Okay, I understand where "wingnut" came from. Someone is a right wing nut...they're a wingnut. I don't understand where moonbat came from. And it seems to have become the all-purpose response to wingnut, but it just looks like a seven-letter compound word.

Where did it come from, and how did it come to refer to members of the far left (which may or may not include every liberal, depending on your partisan stance)?

There's links to some (slightly sketchy) answers in the comments over there. I'm still holding to my initial definition, "Something the warbloggers call people who disagree with them for no particular reason whatsoever."

Don't think I've ever been called that.

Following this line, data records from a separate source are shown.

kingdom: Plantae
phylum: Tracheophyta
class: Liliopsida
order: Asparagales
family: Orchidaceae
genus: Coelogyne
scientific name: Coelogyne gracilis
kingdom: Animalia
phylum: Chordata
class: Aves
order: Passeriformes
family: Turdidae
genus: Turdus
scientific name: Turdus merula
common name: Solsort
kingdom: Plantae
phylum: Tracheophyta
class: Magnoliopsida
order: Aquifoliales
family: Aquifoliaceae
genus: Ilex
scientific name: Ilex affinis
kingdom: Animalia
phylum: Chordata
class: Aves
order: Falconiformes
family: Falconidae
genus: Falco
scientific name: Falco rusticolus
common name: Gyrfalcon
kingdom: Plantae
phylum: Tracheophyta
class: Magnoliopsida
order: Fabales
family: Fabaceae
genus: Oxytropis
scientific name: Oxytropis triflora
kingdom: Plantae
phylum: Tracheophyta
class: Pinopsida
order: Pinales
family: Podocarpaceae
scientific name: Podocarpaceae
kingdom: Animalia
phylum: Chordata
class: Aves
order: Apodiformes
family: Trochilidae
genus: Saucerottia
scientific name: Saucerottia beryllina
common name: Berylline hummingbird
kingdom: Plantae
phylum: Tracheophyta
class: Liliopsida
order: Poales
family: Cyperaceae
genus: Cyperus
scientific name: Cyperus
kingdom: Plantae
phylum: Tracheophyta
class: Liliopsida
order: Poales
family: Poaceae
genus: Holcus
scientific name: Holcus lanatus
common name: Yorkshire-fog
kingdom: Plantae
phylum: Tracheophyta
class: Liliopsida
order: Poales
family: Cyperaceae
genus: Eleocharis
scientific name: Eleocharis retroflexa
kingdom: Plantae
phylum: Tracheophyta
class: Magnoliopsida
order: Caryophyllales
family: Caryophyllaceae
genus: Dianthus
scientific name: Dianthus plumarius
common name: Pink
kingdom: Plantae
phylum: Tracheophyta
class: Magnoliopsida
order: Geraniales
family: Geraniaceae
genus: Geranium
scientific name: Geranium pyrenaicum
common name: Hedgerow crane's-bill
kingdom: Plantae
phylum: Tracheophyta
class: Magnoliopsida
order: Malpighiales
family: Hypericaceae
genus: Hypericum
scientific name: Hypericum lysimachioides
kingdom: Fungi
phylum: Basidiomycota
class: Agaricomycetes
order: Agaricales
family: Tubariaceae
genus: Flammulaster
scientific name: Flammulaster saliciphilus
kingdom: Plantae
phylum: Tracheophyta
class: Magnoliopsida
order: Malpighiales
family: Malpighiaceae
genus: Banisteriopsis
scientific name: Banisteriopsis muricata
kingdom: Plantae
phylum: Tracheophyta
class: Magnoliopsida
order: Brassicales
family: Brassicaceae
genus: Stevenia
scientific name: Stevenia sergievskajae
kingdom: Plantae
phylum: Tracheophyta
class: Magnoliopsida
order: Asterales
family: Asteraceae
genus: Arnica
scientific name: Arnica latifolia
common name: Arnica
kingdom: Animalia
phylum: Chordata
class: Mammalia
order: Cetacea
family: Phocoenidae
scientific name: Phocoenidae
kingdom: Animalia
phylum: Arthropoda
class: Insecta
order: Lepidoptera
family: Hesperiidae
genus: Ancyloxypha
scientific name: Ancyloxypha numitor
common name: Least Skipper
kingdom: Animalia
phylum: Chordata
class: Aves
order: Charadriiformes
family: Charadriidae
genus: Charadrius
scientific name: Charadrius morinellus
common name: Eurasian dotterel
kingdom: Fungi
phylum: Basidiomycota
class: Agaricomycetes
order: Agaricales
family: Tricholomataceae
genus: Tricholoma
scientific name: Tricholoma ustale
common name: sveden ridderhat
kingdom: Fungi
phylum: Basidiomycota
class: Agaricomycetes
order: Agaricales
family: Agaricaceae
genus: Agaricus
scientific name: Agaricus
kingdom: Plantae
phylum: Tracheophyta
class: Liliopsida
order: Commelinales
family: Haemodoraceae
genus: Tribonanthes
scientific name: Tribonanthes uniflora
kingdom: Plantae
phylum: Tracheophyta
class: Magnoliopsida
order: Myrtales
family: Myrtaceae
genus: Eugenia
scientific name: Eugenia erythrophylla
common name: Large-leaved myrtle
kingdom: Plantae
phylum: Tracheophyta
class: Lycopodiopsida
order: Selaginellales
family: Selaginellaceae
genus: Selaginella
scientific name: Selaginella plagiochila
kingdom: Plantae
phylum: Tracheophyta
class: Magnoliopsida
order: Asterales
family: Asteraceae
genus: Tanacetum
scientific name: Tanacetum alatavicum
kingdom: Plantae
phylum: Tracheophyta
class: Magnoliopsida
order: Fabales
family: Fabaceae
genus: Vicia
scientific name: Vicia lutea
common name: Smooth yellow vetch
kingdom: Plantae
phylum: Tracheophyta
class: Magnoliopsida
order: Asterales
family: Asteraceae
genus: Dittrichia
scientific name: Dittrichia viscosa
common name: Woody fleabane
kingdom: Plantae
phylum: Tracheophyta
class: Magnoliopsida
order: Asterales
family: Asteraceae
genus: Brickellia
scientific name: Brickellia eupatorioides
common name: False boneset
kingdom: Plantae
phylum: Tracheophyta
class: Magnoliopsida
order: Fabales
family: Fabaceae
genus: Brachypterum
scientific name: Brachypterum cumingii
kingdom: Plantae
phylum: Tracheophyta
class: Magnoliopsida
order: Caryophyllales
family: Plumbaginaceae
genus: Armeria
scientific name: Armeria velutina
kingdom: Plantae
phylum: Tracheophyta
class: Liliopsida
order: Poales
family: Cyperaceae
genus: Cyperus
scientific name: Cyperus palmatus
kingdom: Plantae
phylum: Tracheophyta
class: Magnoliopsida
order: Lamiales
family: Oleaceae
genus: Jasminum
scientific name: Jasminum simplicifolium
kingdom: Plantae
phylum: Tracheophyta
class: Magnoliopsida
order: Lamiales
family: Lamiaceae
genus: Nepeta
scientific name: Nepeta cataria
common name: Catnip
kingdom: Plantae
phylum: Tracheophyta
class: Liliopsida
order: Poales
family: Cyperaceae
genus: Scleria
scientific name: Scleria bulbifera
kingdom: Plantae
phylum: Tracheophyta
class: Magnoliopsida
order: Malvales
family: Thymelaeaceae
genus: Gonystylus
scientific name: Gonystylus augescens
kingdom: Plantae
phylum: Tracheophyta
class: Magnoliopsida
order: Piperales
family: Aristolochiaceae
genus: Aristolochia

Lots of other things, yes, and tourists are encouraged to use the convenient MT Search function to make sure they're at least being original with their insults.

Missed that final episode thingee. My life is the poorer for it, I'm sure. On the other hand, finally got 'round to reading Casualty of War over at GQ:

On the basis of her indignation, Rice may have sounded convincing, except that a few days earlier, Powell's chief of staff, Larry Wilkerson, had told me just the opposite. As he put it, Taiwan is "another place where you get a lot of tension, because there are literally people from the Defense Department on that island every week. Every week. And have been for three years. And many of those people—I know, because some of them are my former colleagues and friends—are delivering messages to Taiwan that Taiwan needn't worry. Meanwhile, we're trying to maintain a more balanced attitude."

And yet even after I had read Wilkerson's quote aloud to Rice, she refused to budge from her script. "As a government," she said weakly, "we use all of the elements together in order to effect policy. They're working always in concert."

Of course, this was even more absurd. The notion that the departments of State and Defense are "always in concert" is not only false; it has never been true and isn't supposed to be. If anything, a certain level of tension between the two departments is a good sign, a reflection of a working government, of the push and pull between diverging interests, the balance of power between military might and diplomatic maneuvering. The idea that the departments of State and Defense are "always in concert" is actually somewhat scary and Orwellian. Fortunately, it's a lie. Unfortunately, the truth is scarier than the lie.

Sometimes I wonder why Powell and Rice are so often lumped together, seeing as the former is (despite his service with the current administration) well-known, respected not only across the political spectrum here in the US but also abroad, and appears at least competent, while the latter. . . not so much.

Then I remember, or rather Google for the exact quote, James G. Watt, Reagan's Secretary of the Interior describing an advisory panel:

I have a black, a woman, two Jews and a cripple.

And it all becomes. . . ok, not clear, exactly, but I remember how their brains work. Or fail to work. Or something.